# PAGE EXTRACT:
# Making bowls without a chuck......possible?



## adot45 (Feb 6, 2013)

Is there a way to make bowls on a lathe without a chuck?


----------



## bobj3 (Jan 17, 2006)

Yes, b/4 chucks they used face plates and still do..

==



adot45 said:


> Is there a way to make bowls on a lathe without a chuck?


----------



## adot45 (Feb 6, 2013)

Hi Bobj3..Yes, using a faceplate. I guess I should have asked, "How do you you use a faceplate to make a bowl?" I was concerned because on some other video's I'd watched, the faceplate was fastened to the blank then the the bottom formed, then the peice was reversed and placed in a chuck to work on hollowing it out.....I finally got one on my second attempt....the rim broke on my first attempt because I let the piece grab it...good lesson learned. I was using a small gouge to try and get an interior radius and that was probably the wrong tool in the first place. I just cut the rim down and started in again. This time more slowly which helped a lot. I used a piece of osage orange which turned out pretty good for a first piece. I know that I really like turning and plan to do much more. Thanks!


----------



## BernieW (Sep 12, 2006)

A lot of turners used to use faceplates to turn bowls. The faceplate was mounted and the the outside of the bowl was formed. Then the inside was hollowed out. I have couple of bowls from the 20's and 30's that my grandmother used that grandpa made. When he took the faceplate off he filled the screw holes with sanding dust and glue mix. It can be done. You can buy some pretty good quality chucks that don't break the bank. It would help if we knew the lathe you have and I am guessing it is 1 X 8 spindle. Grizzly has one that I have 5 of for about $110 each. What gouge are you using on your bowls? Is it a spindle gouge or a bowl gouge?


----------



## adot45 (Feb 6, 2013)

Lines drawn from a question set
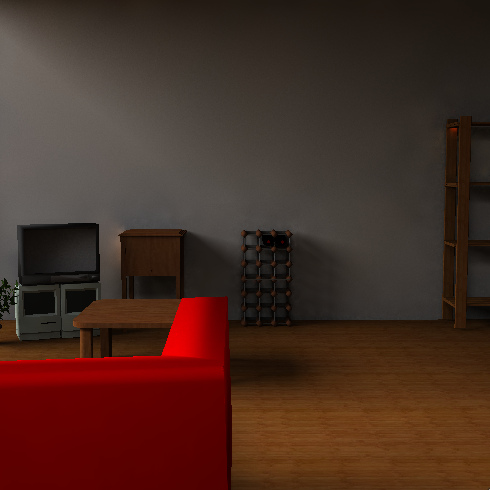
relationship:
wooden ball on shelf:
[239, 223, 253, 243] [215, 219, 306, 265]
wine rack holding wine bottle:
[240, 228, 295, 330] [256, 233, 272, 253]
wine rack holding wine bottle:
[240, 228, 295, 330] [273, 233, 291, 255]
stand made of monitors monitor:
[7, 272, 106, 354] [12, 283, 62, 341]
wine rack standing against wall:
[238, 228, 295, 327] [173, 38, 426, 226]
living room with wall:
[7, 2, 488, 489] [0, 0, 490, 322]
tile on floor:
[237, 312, 486, 487] [1, 319, 487, 489]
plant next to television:
[0, 278, 23, 328] [16, 222, 100, 284]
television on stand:
[12, 219, 100, 283] [12, 285, 103, 340]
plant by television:
[0, 276, 23, 328] [16, 222, 100, 284]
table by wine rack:
[113, 219, 194, 294] [231, 217, 294, 333]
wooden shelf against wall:
[440, 112, 487, 333] [291, 64, 486, 320]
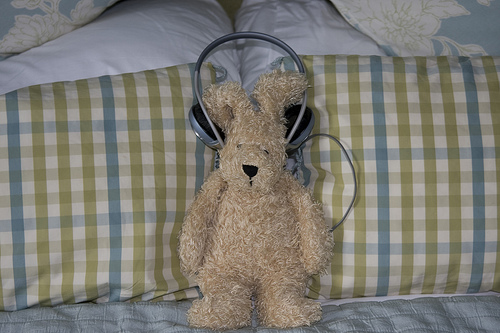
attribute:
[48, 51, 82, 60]
pillow case — white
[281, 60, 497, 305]
lines — long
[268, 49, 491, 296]
pillow — plaid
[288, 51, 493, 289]
lines — long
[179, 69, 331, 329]
rabbit — Stuffed, toy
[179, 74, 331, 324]
toy — Stuffed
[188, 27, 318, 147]
headphones — gray, black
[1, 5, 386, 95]
pillows — white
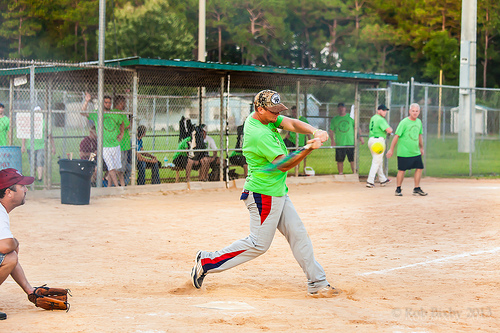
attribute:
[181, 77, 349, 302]
pants — gray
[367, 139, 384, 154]
softball — yellow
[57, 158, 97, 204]
trash can — blue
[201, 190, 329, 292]
pants — gray, red, black, grey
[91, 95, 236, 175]
team — green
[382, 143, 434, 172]
shorts — black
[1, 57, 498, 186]
fence — metal, chain link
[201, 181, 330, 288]
pants — long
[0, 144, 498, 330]
field — Baseball field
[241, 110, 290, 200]
shirt — green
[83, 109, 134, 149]
shirt — green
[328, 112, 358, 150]
shirt — green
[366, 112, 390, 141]
shirt — green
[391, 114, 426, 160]
shirt — green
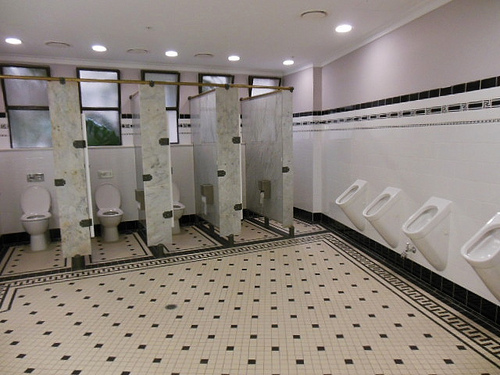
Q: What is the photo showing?
A: It is showing a bathroom.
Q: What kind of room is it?
A: It is a bathroom.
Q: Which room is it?
A: It is a bathroom.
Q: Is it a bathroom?
A: Yes, it is a bathroom.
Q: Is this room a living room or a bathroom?
A: It is a bathroom.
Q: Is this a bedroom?
A: No, it is a bathroom.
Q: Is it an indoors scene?
A: Yes, it is indoors.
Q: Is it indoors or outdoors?
A: It is indoors.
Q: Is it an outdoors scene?
A: No, it is indoors.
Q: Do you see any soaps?
A: No, there are no soaps.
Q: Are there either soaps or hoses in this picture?
A: No, there are no soaps or hoses.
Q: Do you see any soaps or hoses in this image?
A: No, there are no soaps or hoses.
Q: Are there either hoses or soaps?
A: No, there are no soaps or hoses.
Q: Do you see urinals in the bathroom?
A: Yes, there is a urinal in the bathroom.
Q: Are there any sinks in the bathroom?
A: No, there is a urinal in the bathroom.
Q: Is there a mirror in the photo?
A: No, there are no mirrors.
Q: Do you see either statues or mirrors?
A: No, there are no mirrors or statues.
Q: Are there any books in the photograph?
A: No, there are no books.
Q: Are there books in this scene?
A: No, there are no books.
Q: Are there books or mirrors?
A: No, there are no books or mirrors.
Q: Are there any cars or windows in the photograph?
A: Yes, there is a window.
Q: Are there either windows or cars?
A: Yes, there is a window.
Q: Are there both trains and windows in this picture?
A: No, there is a window but no trains.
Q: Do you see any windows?
A: Yes, there is a window.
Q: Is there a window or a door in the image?
A: Yes, there is a window.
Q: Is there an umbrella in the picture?
A: No, there are no umbrellas.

# ACTIONS TO TAKE:
**a)** In the bowl-turning thread, repeat the passage beginning at the words "A lot of turners" and stopping after the words "a bowl gouge?".
**b)** Translate this sentence from the bowl-turning thread into Spanish: "When he took the faceplate off he filled the screw holes with sanding dust and glue mix."

# SOLVED PROBLEMS:
**a)**
A lot of turners used to use faceplates to turn bowls. The faceplate was mounted and the the outside of the bowl was formed. Then the inside was hollowed out. I have couple of bowls from the 20's and 30's that my grandmother used that grandpa made. When he took the faceplate off he filled the screw holes with sanding dust and glue mix. It can be done. You can buy some pretty good quality chucks that don't break the bank. It would help if we knew the lathe you have and I am guessing it is 1 X 8 spindle. Grizzly has one that I have 5 of for about $110 each. What gouge are you using on your bowls? Is it a spindle gouge or a bowl gouge?

**b)** Cuando quitó el plato, rellenó los agujeros de los tornillos con una mezcla de polvo de lijado y cola.